** START Information provided **

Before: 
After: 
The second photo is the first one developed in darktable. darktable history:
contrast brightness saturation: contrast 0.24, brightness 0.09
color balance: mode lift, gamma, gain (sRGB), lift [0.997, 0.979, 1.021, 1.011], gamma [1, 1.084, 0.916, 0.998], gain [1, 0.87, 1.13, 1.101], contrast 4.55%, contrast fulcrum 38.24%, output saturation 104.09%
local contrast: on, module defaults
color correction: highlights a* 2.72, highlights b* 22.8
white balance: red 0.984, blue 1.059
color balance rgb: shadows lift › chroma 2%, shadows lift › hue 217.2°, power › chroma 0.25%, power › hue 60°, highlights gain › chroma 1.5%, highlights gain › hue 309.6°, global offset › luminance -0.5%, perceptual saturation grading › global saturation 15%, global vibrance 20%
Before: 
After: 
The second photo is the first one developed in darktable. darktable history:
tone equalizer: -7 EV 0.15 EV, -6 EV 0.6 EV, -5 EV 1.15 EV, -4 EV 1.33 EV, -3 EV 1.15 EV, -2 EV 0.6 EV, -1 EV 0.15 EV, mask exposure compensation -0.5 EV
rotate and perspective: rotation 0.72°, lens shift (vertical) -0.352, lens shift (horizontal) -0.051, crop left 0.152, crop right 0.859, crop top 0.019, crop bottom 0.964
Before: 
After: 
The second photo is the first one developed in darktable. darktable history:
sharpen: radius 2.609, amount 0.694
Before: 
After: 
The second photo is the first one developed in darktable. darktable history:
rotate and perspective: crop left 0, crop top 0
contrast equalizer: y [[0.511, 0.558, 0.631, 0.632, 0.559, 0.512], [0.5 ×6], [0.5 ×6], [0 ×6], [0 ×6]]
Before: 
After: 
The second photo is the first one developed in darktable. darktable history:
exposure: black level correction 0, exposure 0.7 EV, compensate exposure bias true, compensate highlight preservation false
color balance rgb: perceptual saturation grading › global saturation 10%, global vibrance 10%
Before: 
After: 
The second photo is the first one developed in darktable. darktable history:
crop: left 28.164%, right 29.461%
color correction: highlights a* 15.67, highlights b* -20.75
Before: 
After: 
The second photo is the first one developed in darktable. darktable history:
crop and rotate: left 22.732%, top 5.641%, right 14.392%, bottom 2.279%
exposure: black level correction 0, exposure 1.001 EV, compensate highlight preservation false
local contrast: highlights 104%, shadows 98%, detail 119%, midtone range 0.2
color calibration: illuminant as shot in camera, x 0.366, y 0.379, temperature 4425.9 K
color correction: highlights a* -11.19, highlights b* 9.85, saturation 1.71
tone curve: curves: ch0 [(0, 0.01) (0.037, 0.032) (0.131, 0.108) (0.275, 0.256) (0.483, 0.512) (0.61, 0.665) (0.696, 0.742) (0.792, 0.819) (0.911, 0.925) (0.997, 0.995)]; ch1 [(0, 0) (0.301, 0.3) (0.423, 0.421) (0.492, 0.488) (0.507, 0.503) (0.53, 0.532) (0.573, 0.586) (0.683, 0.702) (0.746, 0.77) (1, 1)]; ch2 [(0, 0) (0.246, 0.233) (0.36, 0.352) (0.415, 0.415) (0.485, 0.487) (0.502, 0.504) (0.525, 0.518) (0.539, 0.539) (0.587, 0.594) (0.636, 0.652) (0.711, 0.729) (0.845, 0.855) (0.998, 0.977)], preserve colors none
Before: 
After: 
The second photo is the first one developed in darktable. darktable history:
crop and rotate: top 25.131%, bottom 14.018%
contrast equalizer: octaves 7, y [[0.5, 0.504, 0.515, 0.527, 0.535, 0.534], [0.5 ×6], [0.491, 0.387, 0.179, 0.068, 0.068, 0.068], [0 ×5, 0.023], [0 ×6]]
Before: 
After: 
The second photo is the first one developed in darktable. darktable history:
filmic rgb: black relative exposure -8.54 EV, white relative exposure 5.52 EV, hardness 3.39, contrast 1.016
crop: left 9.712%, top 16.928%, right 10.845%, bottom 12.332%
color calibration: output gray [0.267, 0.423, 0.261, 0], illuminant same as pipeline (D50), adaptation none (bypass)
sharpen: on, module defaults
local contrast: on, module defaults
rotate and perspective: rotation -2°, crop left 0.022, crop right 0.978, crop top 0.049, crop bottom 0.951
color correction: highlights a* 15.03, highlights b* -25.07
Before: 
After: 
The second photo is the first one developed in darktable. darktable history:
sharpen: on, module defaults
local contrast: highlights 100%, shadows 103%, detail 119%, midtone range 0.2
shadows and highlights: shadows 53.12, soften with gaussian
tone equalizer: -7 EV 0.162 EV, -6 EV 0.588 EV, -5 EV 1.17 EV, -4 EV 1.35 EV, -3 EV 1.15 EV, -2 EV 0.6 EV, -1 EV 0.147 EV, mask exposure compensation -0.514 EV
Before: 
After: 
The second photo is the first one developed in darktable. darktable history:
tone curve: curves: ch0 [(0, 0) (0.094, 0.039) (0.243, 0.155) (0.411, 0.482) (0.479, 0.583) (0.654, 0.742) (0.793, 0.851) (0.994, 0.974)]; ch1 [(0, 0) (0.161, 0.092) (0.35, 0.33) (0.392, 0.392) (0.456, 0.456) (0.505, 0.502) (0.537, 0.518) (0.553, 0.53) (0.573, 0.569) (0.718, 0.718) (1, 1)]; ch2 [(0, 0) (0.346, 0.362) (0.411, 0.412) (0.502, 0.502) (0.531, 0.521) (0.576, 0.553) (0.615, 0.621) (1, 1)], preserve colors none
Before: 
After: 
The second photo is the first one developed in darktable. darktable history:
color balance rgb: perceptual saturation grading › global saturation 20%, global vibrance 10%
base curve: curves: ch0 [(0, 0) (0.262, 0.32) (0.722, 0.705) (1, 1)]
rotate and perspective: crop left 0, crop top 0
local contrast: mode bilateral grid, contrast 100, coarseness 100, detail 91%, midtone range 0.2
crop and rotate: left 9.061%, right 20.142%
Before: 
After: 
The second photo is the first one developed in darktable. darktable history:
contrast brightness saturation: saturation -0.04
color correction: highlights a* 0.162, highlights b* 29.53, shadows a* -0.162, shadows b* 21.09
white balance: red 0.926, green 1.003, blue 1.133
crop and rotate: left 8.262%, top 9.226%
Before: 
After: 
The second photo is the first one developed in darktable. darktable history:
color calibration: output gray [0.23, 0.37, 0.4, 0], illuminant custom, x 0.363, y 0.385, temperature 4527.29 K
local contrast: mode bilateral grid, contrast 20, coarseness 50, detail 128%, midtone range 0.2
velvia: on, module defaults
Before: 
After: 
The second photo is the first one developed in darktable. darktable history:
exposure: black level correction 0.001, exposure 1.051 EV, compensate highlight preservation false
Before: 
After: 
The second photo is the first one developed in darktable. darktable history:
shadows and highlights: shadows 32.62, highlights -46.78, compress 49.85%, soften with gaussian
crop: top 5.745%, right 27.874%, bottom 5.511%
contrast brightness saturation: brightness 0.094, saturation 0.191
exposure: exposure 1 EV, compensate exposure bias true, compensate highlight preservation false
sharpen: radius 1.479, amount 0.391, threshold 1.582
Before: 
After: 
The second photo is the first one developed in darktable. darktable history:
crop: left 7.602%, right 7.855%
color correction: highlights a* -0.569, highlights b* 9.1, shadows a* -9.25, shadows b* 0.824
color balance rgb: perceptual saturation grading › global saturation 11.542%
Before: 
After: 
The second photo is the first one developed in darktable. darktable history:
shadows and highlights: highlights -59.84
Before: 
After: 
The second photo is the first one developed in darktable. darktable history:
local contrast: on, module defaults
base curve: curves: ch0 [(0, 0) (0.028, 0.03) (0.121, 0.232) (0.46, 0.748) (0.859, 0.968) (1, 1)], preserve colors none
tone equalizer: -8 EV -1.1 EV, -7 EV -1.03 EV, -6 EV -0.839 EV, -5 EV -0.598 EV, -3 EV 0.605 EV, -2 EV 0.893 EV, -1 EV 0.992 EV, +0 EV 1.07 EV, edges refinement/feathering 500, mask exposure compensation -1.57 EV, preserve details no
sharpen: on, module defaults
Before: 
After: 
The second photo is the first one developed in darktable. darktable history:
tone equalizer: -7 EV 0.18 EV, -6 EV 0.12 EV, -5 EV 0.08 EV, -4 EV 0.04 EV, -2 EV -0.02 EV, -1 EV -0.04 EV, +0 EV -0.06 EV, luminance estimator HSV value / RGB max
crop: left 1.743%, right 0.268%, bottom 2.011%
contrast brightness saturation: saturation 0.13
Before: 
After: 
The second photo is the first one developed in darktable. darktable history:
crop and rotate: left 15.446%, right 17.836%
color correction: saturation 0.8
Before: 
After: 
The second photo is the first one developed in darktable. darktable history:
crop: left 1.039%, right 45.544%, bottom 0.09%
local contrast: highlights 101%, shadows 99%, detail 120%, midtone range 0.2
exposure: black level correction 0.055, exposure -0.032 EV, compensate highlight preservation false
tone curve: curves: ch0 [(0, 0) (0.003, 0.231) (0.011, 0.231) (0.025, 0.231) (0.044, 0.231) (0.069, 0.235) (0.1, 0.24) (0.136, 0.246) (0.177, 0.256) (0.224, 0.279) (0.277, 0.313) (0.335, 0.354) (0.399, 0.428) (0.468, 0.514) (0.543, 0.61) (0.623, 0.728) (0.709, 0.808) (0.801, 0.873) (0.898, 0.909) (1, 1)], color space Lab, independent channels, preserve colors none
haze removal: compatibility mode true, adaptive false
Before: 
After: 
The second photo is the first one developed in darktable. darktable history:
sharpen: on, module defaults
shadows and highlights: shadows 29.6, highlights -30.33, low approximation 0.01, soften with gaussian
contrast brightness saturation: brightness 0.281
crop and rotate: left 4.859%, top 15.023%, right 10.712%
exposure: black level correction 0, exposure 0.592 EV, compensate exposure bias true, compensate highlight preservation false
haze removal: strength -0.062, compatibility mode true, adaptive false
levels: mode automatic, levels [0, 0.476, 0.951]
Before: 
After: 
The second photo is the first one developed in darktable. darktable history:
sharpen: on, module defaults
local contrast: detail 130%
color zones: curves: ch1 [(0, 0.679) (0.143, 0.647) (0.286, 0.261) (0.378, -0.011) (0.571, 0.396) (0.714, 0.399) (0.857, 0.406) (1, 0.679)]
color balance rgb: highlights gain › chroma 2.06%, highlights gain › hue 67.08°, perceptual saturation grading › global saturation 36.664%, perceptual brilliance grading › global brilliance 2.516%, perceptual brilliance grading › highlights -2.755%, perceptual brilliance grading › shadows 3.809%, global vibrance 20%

** END Information provided **

### Goal of the exercise
Rewrite the listing starting at its first line and ending at the line containing "contrast brightness saturation: contrast", with "developed" replaced by "processed" and nothing else altered.

### Right answer
Before: 
After: 
The second photo is the first one processed in darktable. darktable history:
contrast brightness saturation: contrast 0.24, brightness 0.09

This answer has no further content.